BEGIN INPUT RECORDS

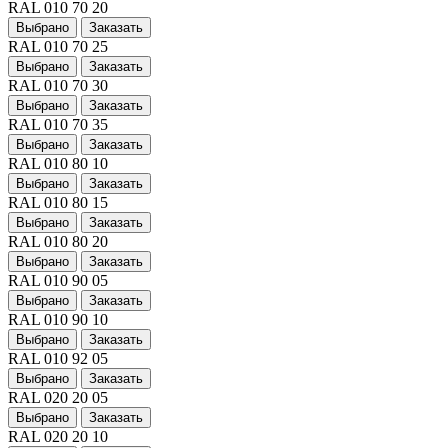
RAL 010 70 20
Выбрано
Заказать
RAL 010 70 25
Выбрано
Заказать
RAL 010 70 30
Выбрано
Заказать
RAL 010 70 35
Выбрано
Заказать
RAL 010 80 10
Выбрано
Заказать
RAL 010 80 15
Выбрано
Заказать
RAL 010 80 20
Выбрано
Заказать
RAL 010 90 05
Выбрано
Заказать
RAL 010 90 10
Выбрано
Заказать
RAL 010 92 05
Выбрано
Заказать
RAL 020 20 05
Выбрано
Заказать
RAL 020 20 10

END INPUT RECORDS

Except for the pictures, set down each line of the records exactly as it appears.

■ **TASK RESULT**
RAL 010 70 20
Выбрано
Заказать
RAL 010 70 25
Выбрано
Заказать
RAL 010 70 30
Выбрано
Заказать
RAL 010 70 35
Выбрано
Заказать
RAL 010 80 10
Выбрано
Заказать
RAL 010 80 15
Выбрано
Заказать
RAL 010 80 20
Выбрано
Заказать
RAL 010 90 05
Выбрано
Заказать
RAL 010 90 10
Выбрано
Заказать
RAL 010 92 05
Выбрано
Заказать
RAL 020 20 05
Выбрано
Заказать
RAL 020 20 10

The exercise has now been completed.